┌──

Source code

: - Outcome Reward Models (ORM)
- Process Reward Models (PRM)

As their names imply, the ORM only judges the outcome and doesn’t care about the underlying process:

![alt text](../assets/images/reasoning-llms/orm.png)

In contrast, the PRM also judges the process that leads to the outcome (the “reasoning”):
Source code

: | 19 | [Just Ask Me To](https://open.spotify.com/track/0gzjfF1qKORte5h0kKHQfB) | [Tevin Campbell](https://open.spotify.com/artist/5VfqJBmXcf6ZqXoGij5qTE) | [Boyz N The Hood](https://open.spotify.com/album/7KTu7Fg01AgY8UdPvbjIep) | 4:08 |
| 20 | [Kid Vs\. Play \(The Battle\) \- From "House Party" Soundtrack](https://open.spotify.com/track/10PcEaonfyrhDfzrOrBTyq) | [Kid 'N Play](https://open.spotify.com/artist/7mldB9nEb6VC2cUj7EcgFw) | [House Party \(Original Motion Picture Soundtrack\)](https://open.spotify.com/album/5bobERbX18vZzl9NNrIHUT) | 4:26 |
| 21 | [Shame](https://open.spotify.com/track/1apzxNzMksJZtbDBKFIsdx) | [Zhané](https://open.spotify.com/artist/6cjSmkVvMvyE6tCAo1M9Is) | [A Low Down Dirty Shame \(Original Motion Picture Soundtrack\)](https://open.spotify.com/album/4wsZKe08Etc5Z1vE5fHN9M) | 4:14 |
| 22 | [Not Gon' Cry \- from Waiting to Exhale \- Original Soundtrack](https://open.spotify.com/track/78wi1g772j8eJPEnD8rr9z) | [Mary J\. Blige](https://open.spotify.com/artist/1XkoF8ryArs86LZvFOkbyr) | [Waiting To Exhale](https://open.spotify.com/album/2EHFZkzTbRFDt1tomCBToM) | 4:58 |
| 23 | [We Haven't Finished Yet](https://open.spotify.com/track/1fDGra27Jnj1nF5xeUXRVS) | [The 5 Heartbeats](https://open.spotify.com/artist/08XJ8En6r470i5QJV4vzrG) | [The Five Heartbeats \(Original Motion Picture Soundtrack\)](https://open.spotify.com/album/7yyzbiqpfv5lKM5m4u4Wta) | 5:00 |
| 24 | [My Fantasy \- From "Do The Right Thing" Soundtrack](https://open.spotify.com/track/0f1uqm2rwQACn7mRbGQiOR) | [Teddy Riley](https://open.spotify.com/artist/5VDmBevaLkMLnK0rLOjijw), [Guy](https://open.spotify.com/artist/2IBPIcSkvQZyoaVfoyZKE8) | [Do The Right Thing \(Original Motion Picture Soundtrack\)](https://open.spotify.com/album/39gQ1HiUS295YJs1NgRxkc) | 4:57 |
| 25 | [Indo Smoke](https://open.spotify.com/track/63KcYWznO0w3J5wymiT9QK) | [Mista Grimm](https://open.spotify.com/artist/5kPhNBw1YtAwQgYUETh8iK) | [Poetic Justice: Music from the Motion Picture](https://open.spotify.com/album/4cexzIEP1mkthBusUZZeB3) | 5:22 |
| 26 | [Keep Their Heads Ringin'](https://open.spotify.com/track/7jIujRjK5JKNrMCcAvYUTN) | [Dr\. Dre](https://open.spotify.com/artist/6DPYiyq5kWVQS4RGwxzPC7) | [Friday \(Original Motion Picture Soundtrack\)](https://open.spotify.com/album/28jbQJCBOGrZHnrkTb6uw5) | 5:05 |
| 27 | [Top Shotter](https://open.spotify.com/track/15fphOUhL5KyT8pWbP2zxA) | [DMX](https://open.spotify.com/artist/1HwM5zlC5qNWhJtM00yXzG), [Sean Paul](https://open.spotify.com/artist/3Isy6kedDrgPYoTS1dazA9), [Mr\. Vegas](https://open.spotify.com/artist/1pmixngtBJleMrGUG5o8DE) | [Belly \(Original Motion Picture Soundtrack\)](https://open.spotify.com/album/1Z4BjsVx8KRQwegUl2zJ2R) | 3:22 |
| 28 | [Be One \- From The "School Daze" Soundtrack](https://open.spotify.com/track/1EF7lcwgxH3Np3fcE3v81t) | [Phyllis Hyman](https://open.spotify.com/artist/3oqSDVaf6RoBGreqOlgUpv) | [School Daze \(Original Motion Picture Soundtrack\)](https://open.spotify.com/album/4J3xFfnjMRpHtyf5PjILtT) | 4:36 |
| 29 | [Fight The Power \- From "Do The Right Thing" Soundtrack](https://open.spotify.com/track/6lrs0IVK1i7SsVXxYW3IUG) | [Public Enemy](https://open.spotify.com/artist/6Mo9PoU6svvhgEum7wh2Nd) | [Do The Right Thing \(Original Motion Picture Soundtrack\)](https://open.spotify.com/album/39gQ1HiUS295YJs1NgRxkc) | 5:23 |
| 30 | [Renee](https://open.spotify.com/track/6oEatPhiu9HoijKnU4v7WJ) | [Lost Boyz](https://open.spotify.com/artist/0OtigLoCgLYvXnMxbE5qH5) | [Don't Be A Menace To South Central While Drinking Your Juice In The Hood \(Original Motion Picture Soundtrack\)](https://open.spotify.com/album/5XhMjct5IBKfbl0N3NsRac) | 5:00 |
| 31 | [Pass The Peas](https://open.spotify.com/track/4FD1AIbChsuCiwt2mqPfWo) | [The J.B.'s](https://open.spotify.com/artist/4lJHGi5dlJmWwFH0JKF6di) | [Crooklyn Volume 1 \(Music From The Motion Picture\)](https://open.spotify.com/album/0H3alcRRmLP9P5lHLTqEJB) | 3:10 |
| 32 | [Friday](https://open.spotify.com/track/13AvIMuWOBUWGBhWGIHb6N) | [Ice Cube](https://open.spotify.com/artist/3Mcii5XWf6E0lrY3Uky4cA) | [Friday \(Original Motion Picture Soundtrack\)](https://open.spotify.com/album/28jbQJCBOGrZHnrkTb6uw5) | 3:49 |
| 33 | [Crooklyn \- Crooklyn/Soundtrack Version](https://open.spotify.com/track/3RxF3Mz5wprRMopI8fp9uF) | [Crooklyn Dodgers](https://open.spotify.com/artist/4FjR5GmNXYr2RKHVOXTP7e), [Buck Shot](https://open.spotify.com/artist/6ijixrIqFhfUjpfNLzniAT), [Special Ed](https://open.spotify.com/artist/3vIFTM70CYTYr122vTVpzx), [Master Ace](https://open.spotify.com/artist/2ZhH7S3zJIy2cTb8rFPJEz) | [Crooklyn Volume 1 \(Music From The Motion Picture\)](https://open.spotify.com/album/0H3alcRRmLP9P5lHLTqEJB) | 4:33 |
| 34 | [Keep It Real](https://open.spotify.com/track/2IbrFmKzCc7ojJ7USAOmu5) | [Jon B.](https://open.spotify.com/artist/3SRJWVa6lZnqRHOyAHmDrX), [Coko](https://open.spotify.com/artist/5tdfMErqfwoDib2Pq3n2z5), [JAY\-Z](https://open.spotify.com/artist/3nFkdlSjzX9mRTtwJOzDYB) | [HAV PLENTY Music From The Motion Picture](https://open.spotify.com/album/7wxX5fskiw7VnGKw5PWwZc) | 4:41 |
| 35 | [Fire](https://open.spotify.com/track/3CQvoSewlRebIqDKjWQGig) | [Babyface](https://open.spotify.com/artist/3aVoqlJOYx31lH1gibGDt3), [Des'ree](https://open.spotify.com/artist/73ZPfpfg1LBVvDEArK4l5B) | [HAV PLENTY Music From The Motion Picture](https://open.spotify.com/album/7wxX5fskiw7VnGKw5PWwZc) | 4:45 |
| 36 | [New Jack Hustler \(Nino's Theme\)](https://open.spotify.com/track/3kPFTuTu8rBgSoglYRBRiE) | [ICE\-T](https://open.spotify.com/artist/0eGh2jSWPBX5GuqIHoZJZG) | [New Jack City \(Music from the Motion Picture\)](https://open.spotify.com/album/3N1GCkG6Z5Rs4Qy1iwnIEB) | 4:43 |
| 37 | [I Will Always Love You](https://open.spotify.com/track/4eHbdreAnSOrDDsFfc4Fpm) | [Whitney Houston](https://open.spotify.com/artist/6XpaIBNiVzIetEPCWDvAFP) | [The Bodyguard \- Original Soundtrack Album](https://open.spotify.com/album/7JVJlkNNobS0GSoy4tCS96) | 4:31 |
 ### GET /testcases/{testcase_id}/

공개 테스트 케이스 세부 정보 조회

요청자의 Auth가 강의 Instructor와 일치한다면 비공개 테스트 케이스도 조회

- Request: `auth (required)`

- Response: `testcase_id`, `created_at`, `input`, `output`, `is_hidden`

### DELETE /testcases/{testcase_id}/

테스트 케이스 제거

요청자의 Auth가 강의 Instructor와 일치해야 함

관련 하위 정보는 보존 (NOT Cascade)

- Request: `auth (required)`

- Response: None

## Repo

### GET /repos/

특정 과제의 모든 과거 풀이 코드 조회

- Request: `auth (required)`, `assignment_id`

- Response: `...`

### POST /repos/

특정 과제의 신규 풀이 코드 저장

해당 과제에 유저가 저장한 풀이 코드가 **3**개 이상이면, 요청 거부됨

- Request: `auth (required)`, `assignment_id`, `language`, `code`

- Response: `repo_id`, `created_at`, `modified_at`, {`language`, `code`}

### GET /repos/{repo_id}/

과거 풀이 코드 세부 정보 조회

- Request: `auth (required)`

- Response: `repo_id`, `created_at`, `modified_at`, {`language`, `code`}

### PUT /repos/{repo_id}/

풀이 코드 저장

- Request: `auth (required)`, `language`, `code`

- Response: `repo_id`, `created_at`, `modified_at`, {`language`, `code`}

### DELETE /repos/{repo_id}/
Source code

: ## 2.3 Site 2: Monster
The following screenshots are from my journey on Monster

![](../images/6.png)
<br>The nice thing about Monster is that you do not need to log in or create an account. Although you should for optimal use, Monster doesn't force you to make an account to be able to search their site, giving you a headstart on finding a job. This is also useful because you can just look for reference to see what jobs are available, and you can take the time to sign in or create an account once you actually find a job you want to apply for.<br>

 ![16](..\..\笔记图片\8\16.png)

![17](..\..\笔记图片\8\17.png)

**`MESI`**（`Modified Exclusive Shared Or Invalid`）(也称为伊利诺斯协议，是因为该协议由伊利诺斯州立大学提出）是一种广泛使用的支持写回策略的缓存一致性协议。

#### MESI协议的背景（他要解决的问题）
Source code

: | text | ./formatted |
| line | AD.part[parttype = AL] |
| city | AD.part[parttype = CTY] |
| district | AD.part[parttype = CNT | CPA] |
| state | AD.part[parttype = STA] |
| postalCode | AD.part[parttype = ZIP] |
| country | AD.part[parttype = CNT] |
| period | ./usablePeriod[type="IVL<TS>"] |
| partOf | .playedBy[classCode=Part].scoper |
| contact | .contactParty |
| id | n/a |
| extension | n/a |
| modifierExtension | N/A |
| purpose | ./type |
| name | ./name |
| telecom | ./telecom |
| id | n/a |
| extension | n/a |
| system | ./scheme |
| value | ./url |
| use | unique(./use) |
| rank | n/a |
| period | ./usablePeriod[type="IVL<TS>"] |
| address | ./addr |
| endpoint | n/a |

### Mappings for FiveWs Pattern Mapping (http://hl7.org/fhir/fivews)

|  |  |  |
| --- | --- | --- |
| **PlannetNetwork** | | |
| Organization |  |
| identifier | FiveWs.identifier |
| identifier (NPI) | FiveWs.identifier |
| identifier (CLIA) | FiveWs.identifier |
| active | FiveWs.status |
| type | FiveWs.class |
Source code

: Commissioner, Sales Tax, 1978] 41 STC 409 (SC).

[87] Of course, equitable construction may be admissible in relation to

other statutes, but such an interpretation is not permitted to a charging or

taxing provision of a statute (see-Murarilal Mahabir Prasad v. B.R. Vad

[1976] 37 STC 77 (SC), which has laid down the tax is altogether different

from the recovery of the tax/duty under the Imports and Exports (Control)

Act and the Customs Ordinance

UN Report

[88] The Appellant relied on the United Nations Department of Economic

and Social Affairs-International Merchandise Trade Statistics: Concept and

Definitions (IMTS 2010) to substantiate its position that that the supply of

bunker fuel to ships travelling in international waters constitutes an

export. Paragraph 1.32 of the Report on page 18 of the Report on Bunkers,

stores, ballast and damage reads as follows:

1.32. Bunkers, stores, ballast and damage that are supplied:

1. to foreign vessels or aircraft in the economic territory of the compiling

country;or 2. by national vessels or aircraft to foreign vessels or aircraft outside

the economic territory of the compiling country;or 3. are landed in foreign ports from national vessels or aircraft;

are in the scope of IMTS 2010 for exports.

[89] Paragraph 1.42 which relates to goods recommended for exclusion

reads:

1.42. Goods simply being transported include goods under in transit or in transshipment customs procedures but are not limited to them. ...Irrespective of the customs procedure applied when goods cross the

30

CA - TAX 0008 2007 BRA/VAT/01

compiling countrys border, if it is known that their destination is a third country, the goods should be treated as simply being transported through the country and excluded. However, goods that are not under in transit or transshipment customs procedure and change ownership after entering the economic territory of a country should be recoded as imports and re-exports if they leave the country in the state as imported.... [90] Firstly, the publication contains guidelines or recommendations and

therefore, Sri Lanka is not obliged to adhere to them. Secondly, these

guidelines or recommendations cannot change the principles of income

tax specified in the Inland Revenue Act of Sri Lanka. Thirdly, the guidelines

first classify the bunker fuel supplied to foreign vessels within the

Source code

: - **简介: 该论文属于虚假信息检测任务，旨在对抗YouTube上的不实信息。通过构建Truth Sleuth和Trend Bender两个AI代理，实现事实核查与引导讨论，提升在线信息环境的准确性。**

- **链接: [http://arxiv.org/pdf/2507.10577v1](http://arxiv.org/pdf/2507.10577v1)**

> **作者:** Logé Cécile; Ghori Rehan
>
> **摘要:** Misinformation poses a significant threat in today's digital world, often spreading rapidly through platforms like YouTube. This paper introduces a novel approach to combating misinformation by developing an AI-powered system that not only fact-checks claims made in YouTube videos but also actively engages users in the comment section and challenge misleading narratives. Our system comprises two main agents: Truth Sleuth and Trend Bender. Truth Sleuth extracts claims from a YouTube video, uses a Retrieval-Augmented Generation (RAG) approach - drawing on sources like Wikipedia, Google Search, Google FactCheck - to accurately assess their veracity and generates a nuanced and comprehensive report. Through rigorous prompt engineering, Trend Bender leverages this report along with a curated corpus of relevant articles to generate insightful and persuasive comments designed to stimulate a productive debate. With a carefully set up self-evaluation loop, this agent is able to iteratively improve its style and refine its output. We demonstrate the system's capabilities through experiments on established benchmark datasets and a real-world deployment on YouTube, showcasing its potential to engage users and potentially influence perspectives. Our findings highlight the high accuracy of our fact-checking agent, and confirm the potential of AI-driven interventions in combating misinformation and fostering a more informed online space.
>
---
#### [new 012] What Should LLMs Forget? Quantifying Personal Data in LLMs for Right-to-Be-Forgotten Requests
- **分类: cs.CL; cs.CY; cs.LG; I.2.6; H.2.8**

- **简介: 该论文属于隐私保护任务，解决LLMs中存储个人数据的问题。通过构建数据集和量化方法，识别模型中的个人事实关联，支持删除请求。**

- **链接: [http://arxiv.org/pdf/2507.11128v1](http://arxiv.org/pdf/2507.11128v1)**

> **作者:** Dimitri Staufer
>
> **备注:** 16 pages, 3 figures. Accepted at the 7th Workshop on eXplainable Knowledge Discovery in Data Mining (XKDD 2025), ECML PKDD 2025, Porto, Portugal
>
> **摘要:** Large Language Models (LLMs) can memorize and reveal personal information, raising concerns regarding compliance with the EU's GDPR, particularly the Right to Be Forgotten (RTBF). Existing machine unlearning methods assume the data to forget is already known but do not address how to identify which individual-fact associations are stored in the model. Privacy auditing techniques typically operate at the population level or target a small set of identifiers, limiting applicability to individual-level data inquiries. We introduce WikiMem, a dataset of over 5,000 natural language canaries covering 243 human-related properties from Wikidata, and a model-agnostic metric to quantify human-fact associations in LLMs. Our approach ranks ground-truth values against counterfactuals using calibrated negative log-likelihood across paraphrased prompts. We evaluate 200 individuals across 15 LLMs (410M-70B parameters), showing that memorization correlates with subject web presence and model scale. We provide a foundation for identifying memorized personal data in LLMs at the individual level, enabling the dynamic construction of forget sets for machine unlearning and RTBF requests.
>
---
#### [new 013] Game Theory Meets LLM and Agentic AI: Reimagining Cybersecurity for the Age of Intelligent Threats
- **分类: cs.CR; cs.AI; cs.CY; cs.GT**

└──

## Exercise aim
Reproduce word for word the lines in the items between the line holding "from the recovery" and the line holding "guidelines or recommendations cannot", inclusive.

## Solution to this exercise
from the recovery of the tax/duty under the Imports and Exports (Control)

Act and the Customs Ordinance

UN Report

[88] The Appellant relied on the United Nations Department of Economic

and Social Affairs-International Merchandise Trade Statistics: Concept and

Definitions (IMTS 2010) to substantiate its position that that the supply of

bunker fuel to ships travelling in international waters constitutes an

export. Paragraph 1.32 of the Report on page 18 of the Report on Bunkers,

stores, ballast and damage reads as follows:

1.32. Bunkers, stores, ballast and damage that are supplied:

1. to foreign vessels or aircraft in the economic territory of the compiling

country;or 2. by national vessels or aircraft to foreign vessels or aircraft outside

the economic territory of the compiling country;or 3. are landed in foreign ports from national vessels or aircraft;

are in the scope of IMTS 2010 for exports.

[89] Paragraph 1.42 which relates to goods recommended for exclusion

reads:

1.42. Goods simply being transported include goods under in transit or in transshipment customs procedures but are not limited to them. ...Irrespective of the customs procedure applied when goods cross the

30

CA - TAX 0008 2007 BRA/VAT/01

compiling countrys border, if it is known that their destination is a third country, the goods should be treated as simply being transported through the country and excluded. However, goods that are not under in transit or transshipment customs procedure and change ownership after entering the economic territory of a country should be recoded as imports and re-exports if they leave the country in the state as imported.... [90] Firstly, the publication contains guidelines or recommendations and

therefore, Sri Lanka is not obliged to adhere to them. Secondly, these

guidelines or recommendations cannot change the principles of income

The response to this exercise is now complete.